De op te leggen straf is gegrond op de artikelen 57, 63, 266, 267 en 285 van het Wetboek van Strafrecht.
Deze wettelijke voorschriften worden toegepast zoals geldend ten tijde van het bewezenverklaarde.

BESLISSING

Het hof:
Vernietigt het vonnis waarvan beroep en doet opnieuw recht:
Verklaart zoals hiervoor overwogen bewezen dat de verdachte het onder 1, 2 en 3 ten laste gelegde heeft begaan.
Verklaart niet bewezen hetgeen de verdachte meer of anders is ten laste gelegd dan hierboven is bewezenverklaard en spreekt de verdachte daarvan vrij.
Verklaart het onder 1, 2 en 3 bewezenverklaarde strafbaar, kwalificeert dit als hiervoor vermeld en verklaart de verdachte strafbaar.

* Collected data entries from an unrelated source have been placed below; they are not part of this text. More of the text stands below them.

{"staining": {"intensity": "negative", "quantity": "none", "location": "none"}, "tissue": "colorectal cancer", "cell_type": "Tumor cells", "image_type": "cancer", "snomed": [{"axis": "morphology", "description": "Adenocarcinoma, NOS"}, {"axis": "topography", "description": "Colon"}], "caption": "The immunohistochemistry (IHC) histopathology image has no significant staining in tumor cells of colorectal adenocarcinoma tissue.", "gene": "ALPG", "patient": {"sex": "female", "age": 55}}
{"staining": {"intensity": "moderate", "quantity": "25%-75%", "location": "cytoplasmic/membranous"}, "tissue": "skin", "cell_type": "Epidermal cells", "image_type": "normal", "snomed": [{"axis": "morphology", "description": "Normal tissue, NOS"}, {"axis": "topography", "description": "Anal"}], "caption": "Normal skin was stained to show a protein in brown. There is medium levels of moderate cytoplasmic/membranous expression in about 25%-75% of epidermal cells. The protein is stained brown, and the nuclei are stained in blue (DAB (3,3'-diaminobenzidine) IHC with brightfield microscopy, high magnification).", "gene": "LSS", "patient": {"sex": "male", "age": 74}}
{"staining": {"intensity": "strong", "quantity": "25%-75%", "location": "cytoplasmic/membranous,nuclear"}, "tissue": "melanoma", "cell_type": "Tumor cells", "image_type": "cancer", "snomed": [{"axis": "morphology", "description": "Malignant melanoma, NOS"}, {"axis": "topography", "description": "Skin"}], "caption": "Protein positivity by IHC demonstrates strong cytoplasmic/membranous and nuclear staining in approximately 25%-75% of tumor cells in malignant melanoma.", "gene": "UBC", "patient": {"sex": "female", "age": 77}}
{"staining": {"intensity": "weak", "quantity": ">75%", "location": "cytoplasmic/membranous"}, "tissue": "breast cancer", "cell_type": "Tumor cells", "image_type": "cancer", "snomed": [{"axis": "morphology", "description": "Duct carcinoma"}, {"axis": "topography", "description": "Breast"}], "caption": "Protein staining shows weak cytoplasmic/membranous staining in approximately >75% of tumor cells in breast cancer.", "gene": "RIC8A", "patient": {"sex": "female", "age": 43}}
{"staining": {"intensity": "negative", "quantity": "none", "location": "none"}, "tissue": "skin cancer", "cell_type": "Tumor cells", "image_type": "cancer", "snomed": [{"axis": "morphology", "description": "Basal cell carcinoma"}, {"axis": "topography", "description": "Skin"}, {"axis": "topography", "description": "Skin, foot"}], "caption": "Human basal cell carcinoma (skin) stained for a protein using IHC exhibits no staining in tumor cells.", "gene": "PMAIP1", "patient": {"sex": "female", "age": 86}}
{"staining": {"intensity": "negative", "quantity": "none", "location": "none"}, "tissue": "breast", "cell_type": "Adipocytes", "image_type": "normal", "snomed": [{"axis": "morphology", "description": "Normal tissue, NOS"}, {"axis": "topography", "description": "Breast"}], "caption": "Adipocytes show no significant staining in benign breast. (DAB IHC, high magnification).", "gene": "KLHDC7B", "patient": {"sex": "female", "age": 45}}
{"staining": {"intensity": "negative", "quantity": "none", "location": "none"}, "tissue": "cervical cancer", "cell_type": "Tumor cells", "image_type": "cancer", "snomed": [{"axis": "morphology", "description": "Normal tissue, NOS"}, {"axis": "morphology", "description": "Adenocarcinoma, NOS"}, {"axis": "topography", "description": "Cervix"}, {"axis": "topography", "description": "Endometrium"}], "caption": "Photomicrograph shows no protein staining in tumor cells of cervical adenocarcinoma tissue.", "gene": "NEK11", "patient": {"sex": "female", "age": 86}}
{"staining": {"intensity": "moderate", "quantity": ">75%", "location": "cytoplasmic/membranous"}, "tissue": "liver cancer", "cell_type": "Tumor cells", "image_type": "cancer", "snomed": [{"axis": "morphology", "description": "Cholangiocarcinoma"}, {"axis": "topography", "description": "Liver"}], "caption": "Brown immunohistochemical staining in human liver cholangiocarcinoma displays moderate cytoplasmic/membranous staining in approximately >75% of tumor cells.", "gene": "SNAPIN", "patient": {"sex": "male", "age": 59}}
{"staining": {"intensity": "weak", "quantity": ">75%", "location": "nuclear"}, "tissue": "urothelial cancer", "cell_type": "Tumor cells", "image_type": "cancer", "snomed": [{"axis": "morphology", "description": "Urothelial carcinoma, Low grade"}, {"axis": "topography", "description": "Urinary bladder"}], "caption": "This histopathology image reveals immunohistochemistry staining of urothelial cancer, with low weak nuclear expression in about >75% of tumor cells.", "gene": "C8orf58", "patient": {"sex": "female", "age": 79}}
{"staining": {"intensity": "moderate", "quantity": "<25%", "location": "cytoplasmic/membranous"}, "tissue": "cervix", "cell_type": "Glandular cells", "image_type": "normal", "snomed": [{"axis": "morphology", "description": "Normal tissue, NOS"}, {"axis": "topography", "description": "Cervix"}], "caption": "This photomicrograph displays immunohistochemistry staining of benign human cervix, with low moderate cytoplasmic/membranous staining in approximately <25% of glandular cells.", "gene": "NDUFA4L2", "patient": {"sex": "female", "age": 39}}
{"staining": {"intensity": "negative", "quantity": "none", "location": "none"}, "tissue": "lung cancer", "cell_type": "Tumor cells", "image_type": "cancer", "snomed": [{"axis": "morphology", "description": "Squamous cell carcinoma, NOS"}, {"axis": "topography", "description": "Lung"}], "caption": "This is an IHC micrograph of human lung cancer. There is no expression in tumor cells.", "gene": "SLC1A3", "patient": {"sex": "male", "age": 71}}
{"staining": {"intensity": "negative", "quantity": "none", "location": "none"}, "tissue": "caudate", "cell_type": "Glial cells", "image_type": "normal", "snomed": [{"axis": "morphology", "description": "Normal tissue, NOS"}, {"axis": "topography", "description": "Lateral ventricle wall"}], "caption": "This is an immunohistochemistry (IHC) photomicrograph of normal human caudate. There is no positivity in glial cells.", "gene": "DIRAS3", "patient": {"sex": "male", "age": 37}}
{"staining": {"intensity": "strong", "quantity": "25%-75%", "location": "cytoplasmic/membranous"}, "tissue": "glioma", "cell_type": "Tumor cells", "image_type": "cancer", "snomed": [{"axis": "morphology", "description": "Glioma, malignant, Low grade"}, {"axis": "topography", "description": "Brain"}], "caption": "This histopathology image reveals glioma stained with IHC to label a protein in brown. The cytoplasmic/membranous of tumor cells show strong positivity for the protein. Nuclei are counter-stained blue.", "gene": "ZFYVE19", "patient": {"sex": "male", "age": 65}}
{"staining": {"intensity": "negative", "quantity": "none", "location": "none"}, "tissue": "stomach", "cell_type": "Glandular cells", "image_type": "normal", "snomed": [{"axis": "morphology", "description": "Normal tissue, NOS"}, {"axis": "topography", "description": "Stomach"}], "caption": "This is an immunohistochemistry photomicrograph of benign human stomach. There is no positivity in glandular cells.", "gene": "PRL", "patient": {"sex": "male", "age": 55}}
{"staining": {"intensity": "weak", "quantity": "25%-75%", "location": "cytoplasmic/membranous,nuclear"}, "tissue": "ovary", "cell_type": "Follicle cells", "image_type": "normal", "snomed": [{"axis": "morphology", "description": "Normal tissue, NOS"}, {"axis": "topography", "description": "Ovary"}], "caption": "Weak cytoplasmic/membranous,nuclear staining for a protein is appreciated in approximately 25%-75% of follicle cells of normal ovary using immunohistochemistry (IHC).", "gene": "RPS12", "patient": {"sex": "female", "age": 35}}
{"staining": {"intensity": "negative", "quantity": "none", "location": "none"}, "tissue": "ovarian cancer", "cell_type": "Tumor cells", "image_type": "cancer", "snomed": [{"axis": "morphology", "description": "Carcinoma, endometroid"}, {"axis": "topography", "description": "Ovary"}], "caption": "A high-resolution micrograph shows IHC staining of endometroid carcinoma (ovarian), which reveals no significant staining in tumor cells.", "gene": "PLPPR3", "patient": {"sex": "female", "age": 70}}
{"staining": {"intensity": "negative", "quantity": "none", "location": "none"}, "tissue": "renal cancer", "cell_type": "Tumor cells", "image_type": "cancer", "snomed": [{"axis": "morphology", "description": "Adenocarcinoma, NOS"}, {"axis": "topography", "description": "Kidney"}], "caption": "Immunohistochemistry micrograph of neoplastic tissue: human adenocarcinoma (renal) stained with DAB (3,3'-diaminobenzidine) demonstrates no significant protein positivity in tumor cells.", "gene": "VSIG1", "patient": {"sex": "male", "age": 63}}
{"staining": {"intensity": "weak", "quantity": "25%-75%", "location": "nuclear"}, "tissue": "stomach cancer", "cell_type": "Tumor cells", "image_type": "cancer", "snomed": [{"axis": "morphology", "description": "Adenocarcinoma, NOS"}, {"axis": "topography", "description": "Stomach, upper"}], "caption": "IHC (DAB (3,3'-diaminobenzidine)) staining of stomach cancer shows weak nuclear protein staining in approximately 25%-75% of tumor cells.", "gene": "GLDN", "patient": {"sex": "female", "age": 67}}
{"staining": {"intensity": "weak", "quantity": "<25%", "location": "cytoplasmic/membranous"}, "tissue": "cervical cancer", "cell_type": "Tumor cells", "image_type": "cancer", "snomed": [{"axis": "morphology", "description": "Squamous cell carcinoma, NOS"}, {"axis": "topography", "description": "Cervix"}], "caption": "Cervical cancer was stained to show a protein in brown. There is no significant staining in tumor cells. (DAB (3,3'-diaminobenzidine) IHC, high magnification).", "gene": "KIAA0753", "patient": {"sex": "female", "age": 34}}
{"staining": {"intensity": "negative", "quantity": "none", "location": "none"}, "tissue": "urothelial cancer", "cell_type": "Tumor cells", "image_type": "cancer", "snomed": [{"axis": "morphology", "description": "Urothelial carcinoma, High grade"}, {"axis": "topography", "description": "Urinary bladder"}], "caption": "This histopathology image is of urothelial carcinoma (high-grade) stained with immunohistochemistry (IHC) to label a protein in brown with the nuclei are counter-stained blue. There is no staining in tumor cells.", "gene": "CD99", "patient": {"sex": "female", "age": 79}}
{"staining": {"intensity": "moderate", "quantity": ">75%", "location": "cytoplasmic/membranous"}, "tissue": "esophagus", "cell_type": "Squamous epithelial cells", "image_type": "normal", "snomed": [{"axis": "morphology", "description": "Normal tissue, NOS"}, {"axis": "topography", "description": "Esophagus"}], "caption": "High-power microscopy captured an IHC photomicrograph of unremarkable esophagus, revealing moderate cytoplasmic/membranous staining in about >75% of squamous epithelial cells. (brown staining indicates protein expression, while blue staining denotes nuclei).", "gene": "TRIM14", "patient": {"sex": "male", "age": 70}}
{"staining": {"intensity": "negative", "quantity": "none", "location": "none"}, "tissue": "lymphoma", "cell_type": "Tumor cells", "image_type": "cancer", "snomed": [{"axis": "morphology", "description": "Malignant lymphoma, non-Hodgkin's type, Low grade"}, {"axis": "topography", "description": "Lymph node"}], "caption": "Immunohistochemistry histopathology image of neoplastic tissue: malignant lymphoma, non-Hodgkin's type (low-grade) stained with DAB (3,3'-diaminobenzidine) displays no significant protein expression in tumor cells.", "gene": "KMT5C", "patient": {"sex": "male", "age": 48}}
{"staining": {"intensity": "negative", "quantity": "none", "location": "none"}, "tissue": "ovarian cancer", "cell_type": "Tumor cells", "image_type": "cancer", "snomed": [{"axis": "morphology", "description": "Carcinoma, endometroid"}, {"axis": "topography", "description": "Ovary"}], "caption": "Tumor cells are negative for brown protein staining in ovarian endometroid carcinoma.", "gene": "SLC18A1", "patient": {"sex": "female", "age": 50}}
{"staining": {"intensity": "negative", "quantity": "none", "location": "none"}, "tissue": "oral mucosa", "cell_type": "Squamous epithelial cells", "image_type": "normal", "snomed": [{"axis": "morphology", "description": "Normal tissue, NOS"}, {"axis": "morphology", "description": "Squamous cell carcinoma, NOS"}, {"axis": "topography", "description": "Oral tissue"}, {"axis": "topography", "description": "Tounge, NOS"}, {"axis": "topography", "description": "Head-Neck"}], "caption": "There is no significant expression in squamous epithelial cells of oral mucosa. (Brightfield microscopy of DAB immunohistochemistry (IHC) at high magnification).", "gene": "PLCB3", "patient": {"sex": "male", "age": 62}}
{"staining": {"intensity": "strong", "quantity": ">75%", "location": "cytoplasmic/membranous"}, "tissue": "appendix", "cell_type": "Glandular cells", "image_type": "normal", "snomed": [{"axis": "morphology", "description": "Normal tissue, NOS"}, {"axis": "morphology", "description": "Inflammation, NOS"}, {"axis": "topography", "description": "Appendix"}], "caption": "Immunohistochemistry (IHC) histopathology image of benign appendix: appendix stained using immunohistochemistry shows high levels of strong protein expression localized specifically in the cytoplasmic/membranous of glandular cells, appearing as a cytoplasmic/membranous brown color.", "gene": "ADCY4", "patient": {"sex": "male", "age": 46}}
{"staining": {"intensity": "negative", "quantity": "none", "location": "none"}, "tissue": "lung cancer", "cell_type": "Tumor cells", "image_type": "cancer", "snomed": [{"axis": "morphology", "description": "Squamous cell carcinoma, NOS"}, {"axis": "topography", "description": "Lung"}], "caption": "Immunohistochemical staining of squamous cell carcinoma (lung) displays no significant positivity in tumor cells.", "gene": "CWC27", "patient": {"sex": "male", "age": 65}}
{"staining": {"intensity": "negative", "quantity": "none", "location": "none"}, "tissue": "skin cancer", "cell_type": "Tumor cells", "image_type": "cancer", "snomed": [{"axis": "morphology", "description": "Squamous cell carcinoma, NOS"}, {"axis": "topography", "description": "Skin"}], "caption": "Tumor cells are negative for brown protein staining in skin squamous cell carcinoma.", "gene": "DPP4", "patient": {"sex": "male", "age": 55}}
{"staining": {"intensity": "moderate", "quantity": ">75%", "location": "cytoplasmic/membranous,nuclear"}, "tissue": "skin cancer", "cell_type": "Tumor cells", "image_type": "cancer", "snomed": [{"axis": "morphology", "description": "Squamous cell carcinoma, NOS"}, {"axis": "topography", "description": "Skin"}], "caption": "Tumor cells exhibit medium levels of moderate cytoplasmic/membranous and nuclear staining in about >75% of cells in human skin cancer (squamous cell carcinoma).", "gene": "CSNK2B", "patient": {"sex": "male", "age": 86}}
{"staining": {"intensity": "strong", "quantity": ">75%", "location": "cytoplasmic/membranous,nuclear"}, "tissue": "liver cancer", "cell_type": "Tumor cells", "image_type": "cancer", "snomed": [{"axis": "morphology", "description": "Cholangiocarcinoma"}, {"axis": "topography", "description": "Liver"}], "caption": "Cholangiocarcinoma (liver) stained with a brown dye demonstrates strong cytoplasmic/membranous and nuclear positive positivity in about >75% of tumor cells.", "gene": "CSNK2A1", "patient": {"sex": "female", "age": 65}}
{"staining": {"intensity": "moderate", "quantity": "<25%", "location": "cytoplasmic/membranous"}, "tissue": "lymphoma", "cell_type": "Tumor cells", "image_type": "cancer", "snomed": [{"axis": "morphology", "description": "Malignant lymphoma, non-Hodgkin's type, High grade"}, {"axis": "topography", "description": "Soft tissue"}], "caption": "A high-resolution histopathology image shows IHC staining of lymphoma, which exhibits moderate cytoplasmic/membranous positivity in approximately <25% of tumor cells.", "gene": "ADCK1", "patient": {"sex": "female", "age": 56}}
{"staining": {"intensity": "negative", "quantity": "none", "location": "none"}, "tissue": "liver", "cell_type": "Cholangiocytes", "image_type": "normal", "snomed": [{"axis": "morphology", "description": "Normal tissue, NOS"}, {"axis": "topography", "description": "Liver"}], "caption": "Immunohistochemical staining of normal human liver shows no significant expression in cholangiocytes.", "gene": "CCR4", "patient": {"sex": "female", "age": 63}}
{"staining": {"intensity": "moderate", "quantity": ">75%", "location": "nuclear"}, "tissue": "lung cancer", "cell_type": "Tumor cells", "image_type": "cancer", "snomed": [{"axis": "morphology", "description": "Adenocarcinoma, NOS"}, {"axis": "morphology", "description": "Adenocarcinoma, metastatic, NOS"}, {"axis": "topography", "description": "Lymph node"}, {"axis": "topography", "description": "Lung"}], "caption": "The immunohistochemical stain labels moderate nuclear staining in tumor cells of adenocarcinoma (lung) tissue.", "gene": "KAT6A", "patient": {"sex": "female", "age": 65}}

Veroordeelt de verdachte tot een
gevangenisstrafvoor de duur van
1 (één) maand.
Beveelt dat de tijd die door de verdachte vóór de tenuitvoerlegging van deze uitspraak in enige in artikel 27, eerste lid, van het Wetboek van Strafrecht bedoelde vorm van voorarrest is doorgebracht, bij de uitvoering van de opgelegde gevangenisstraf in mindering zal worden gebracht, voor zover die tijd niet reeds op een andere straf in mindering is gebracht.
Dit arrest is gewezen door de meervoudige strafkamer van het gerechtshof Amsterdam, waarin zitting hadden mr. M. Senden, mr. W.M.C. Tilleman en mr. A.E. Kleene-Krom, in tegenwoordigheid van mr. A.N. Biersteker, griffier, en is uitgesproken op de openbare terechtzitting van dit gerechtshof van 15 juli 2020.